4. Apoyar cuando sea necesario

No hay quien se libre de un mal día o de un mal momento. En esos instantes, el apoyo de un compañero es una verdadera bendición.

Esto no quiere decir que te conviertas en el terapeuta del otro, sino que comprendas y guardes silencio si esa persona está irritada o que ofrezcas una palabra de aliento si ves que tiene el ánimo bajo. Esos pequeños detalles pueden marcar una gran diferencia.

5. Asumir los errores de los demás con madurez

También es claro que todos nos equivocamos no una, sino muchas veces en la vida personal y laboral. Un mal compañero de trabajo aprovechará esos errores para hacer burlas o convertirlo en punto de referencia para hacer hincapié en los fallos.

En cambio, un buen compañero comprenderá que es normal que el otro se equivoque y prestará su colaboración para subsanar el error.

6. Saber escuchar

Saber escuchar es una labor activa en la que tenemos que dirigir la atención a lo que nos cuenta el otro. Esta información la tenemos que procesar, uniéndola a lo que ya conocemos. Equivale a estar atento al mundo del otro, tratando de comprenderlo en sus propios términos y valorando lo que dice en su justa medida. La buena escucha es una señal de apertura y fortalece la buena comunicación en general.

7. Acudir al diálogo

El diálogo es la vía para resolver cualquier conflicto que pueda presentarse. Es una habilidad que resulta muy constructiva cuando se trabaja en equipo.

No es bueno callar si algo nos molesta, pero tampoco es adecuado convertirlo en un problema de grandes proporciones. Expresarse serenamente y de forma directa, ante un inconveniente, es una característica de un buen compañero de trabajo.

8. Aprender de quienes saben más

A muchas personas les molesta comprobar que un compañero sabe más que ellos. Esto no es inteligente.

Lo razonable es abrir la mente para aprender de quienes saben más que nosotros. Escuchar lo que tienen para decir y aprovechar la fortuna de tener al lado a alguien que tiene mucho para ofrecer.

Compañeras de trabajo en la oficina

9. Cooperar, en lugar de competir

Cooperar es trabajar en equipo, en igualdad de condiciones. Aportar lo mejor que se posee para lograr un objetivo común. En suma, cumplir con la parte que a cada quien le corresponde y hacerlo de la mejor manera.

Competir, en cambio, es centrarse en los objetivos individuales, con el propósito de ponernos por encima de los demás. Dice un viejo proverbio que solos llegamos más rápido, pero en conjunto llegamos más lejos.

10. Reconocer los logros ajenos

Una persona insegura o con baja autoestima va a tener dificultades para reconocer los logros y los éxitos de un par.
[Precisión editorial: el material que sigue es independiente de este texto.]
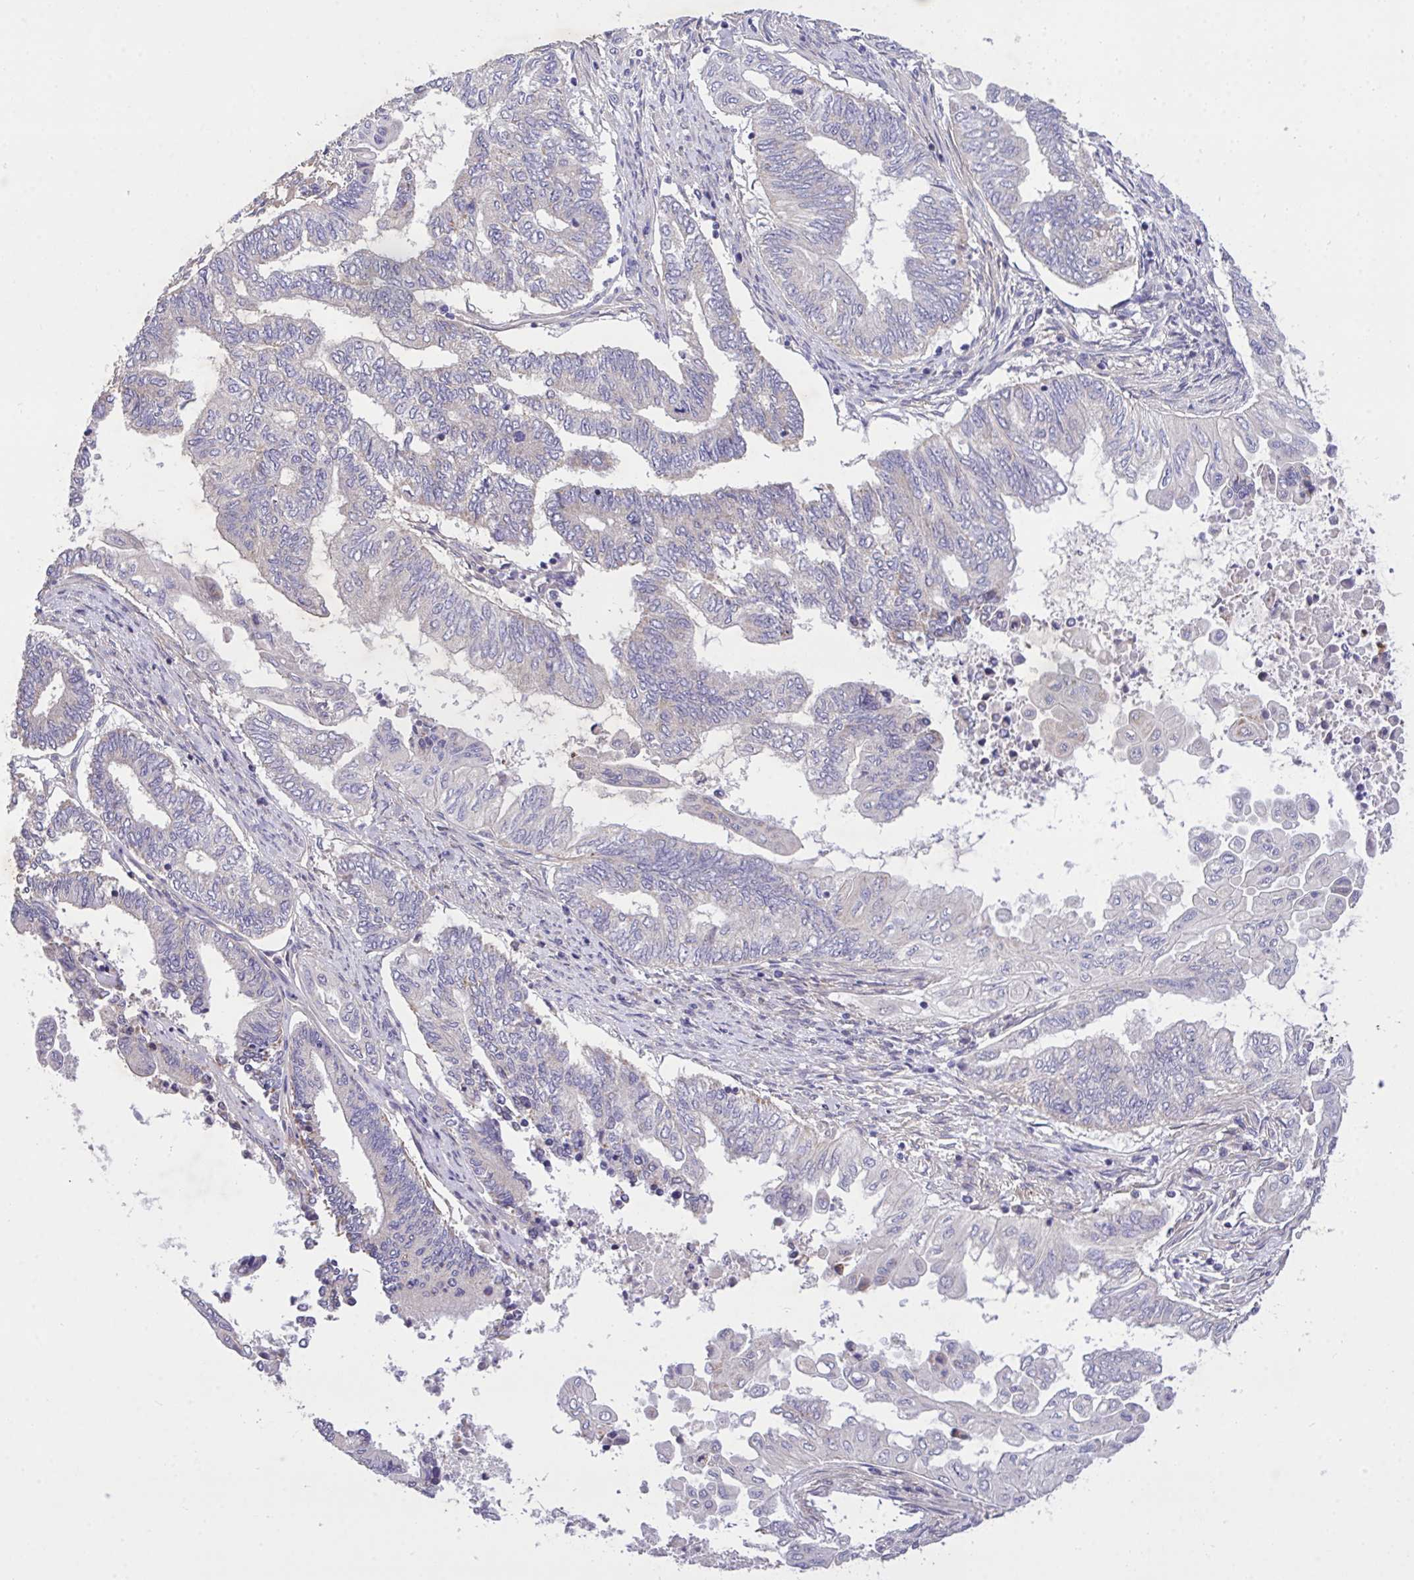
{"staining": {"intensity": "negative", "quantity": "none", "location": "none"}, "tissue": "endometrial cancer", "cell_type": "Tumor cells", "image_type": "cancer", "snomed": [{"axis": "morphology", "description": "Adenocarcinoma, NOS"}, {"axis": "topography", "description": "Uterus"}, {"axis": "topography", "description": "Endometrium"}], "caption": "This histopathology image is of endometrial cancer (adenocarcinoma) stained with IHC to label a protein in brown with the nuclei are counter-stained blue. There is no expression in tumor cells.", "gene": "MPC2", "patient": {"sex": "female", "age": 70}}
Un buen compañero de trabajo también es el que es capaz de valorar las conquistas de los otros y de darles el valor que les corresponde. Esto genera y mantiene un buen ambiente laboral.

El decálogo del buen compañero de trabajo no es un test para que evalúes a los demás. Más bien se trata de un inventario de patrones, que tal vez te interese tomar como referencia para convertirnos en compañeros apreciados.

  • Littlewood, H. F., & Rojas, L. E. A. (2017). Comportamiento Organizacional Ciudadano o Buen Compañero de Trabajo: Antecedente y Consecuencias. Revista de la Facultad de Contaduría y Ciencias Administrativas, 2(3), 1-17.